PROBLEM: Set down the complete data exactly as it appears below.

INPUT DATA:
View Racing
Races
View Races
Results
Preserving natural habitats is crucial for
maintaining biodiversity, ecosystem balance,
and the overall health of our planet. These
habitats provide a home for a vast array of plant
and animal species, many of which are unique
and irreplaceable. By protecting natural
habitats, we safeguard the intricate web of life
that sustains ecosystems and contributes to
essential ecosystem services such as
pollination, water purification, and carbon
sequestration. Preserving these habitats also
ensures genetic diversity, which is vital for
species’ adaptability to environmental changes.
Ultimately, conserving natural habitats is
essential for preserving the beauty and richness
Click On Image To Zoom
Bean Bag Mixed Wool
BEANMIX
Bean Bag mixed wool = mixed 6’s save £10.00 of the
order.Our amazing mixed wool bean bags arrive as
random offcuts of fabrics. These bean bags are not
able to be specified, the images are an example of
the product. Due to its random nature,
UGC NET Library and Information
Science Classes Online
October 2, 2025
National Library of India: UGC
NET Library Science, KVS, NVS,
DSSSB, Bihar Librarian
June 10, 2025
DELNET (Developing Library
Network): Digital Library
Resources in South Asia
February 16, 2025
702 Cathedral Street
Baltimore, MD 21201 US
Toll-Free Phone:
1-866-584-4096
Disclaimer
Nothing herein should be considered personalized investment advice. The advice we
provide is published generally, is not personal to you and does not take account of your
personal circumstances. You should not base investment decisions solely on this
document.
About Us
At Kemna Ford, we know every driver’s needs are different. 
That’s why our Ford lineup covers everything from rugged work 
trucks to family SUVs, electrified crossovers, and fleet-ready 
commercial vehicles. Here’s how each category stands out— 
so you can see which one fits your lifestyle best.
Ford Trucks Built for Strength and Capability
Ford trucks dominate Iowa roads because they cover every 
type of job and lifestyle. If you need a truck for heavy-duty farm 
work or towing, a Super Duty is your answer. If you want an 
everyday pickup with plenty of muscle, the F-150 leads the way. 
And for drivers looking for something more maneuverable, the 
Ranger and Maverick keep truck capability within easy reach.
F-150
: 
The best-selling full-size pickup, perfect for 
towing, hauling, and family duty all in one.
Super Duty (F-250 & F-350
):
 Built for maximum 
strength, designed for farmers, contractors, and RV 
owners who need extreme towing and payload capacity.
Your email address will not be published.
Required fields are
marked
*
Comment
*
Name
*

EXERCISE ANSWER:
View Racing
Races
View Races
Results
Preserving natural habitats is crucial for
maintaining biodiversity, ecosystem balance,
and the overall health of our planet. These
habitats provide a home for a vast array of plant
and animal species, many of which are unique
and irreplaceable. By protecting natural
habitats, we safeguard the intricate web of life
that sustains ecosystems and contributes to
essential ecosystem services such as
pollination, water purification, and carbon
sequestration. Preserving these habitats also
ensures genetic diversity, which is vital for
species’ adaptability to environmental changes.
Ultimately, conserving natural habitats is
essential for preserving the beauty and richness
Click On Image To Zoom
Bean Bag Mixed Wool
BEANMIX
Bean Bag mixed wool = mixed 6’s save £10.00 of the
order.Our amazing mixed wool bean bags arrive as
random offcuts of fabrics. These bean bags are not
able to be specified, the images are an example of
the product. Due to its random nature,
UGC NET Library and Information
Science Classes Online
October 2, 2025
National Library of India: UGC
NET Library Science, KVS, NVS,
DSSSB, Bihar Librarian
June 10, 2025
DELNET (Developing Library
Network): Digital Library
Resources in South Asia
February 16, 2025
702 Cathedral Street
Baltimore, MD 21201 US
Toll-Free Phone:
1-866-584-4096
Disclaimer
Nothing herein should be considered personalized investment advice. The advice we
provide is published generally, is not personal to you and does not take account of your
personal circumstances. You should not base investment decisions solely on this
document.
About Us
At Kemna Ford, we know every driver’s needs are different. 
That’s why our Ford lineup covers everything from rugged work 
trucks to family SUVs, electrified crossovers, and fleet-ready 
commercial vehicles. Here’s how each category stands out— 
so you can see which one fits your lifestyle best.
Ford Trucks Built for Strength and Capability
Ford trucks dominate Iowa roads because they cover every 
type of job and lifestyle. If you need a truck for heavy-duty farm 
work or towing, a Super Duty is your answer. If you want an 
everyday pickup with plenty of muscle, the F-150 leads the way. 
And for drivers looking for something more maneuverable, the 
Ranger and Maverick keep truck capability within easy reach.
F-150
: 
The best-selling full-size pickup, perfect for 
towing, hauling, and family duty all in one.
Super Duty (F-250 & F-350
):
 Built for maximum 
strength, designed for farmers, contractors, and RV 
owners who need extreme towing and payload capacity.
Your email address will not be published.
Required fields are
marked
*
Comment
*
Name
*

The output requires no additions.